A flexible core curriculum that builds essential skills and prepares students for real-world success.

 

The General Education program is designed to support and advance the academic vision and institutional mission of Marian University by offering an integrative curriculum that draws on the foundational value of the liberal arts while equipping students with the practical skills necessary for success in a rapidly evolving world. Structured within a 30‑credit framework, the program provides learning experiences that flexibly allow multiple courses and encourages non‑course‑based opportunities to fulfill established learning outcomes which integrate the Marian University Core Values of Community, Learning, Service, Social Justice, and Spiritual Traditions.  

Grounded in essential and foundational skills, the program emphasizes the development of each student’s strengths and interests, ensuring that learning is both personally meaningful and academically rigorous. It distinguishes clearly between what is essential for all learners and what may be tailored to individual pathways, while also supporting the diverse needs of post‑traditional students through adaptable formats and varied modes of engagement.  

 The program’s signature work requires students to integrate their learning across experiences, demonstrating mastery of outcomes through authentic, applied, and reflective work. In doing so, the General Education program fosters intellectual agility, purposeful learning, and the capacity to connect knowledge with real‑world challenges. 

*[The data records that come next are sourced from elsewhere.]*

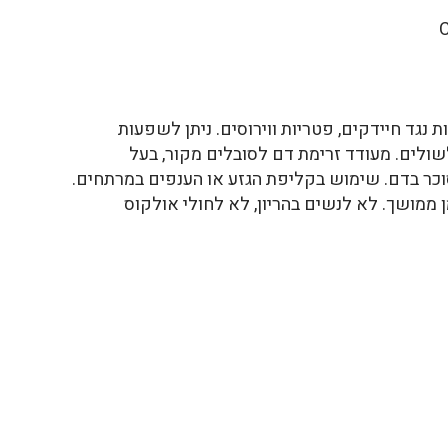
נגד חיידקים, פטריות ווירוסים. ניתן לשפעות
לשולים. מעודד זרימת דם לסובלים מקור, בעל
ר בדם. שימוש בקליפת הגזע או הענפים במרתחים.
ן ממושך. לא לנשים בהריון, לא לחולי אולקוס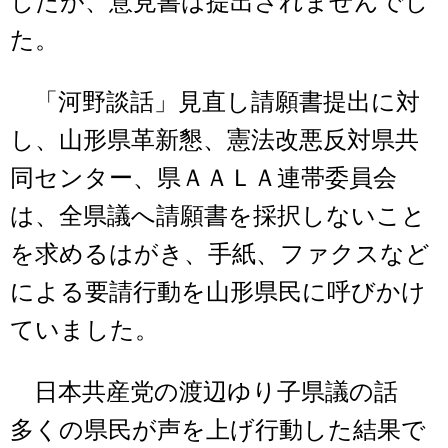
したが、意見書は提出されませんでし
た。
「河野談話」見直し請願書提出に対
し、山形県革新懇、憲法改悪反対県共
同センター、県ＡＡＬＡ連帯委員会
は、全県議へ請願書を採択しないこと
を求めるはがき、手紙、ファクスなど
による要請行動を山形県民に呼びかけ
ていました。
日本共産党の渡辺ゆり子県議の話
多くの県民が声を上げ行動した結果で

General Education Outcomes

Critical Thinking

Students will recognize critical thinking as a process of identifying, analyzing, synthesizing, evaluating, and constructing reasoning in deciding what conclusions to draw or actions to take. 

Ethical Reasoning

Students will assess their own ethical values and the social context of problems, recognize ethical issues in a variety of settings, think about how different ethical perspectives might be applied to ethical dilemmas, and consider the ramifications of alternative actions. 

Global Learning

Students will develop awareness of cultural practices and traditions in the context of a changing, globalizing world while reflecting on their own values and customs. Students will exchange ideas and connect with diverse communities and cultures. 

Information Literacy

Students will navigate information overload and filter bubbles and can look at scientific research through analytical and critical lenses thereby recognizing that an information literate society is more just, fair, and open. Students will apply information literacy practices to critique ideas and to examine policies and worldviews

Intercultural Knowledge

Students will articulate awareness of their own cultural identity and the impacts of inequality on individuals, groups, and social structures. 

Inquiry and Analysis

Students will collect, analyze and interpret physical evidence to determine whether that evidence can help answer questions about the natural or physical world. 

Quantitative Reasoning

Students will develop or compute representations of data using mathematical forms or equations as models, use statistical methods to assess their validity, make and evaluate important assumptions in the estimation, modeling, and analysis of data, and recognize the limitations of the results. 

Written Communication

Students will create, identify, and engage in significant research questions, engage rhetorically, and integrate a variety of appropriate sources to support a central claim.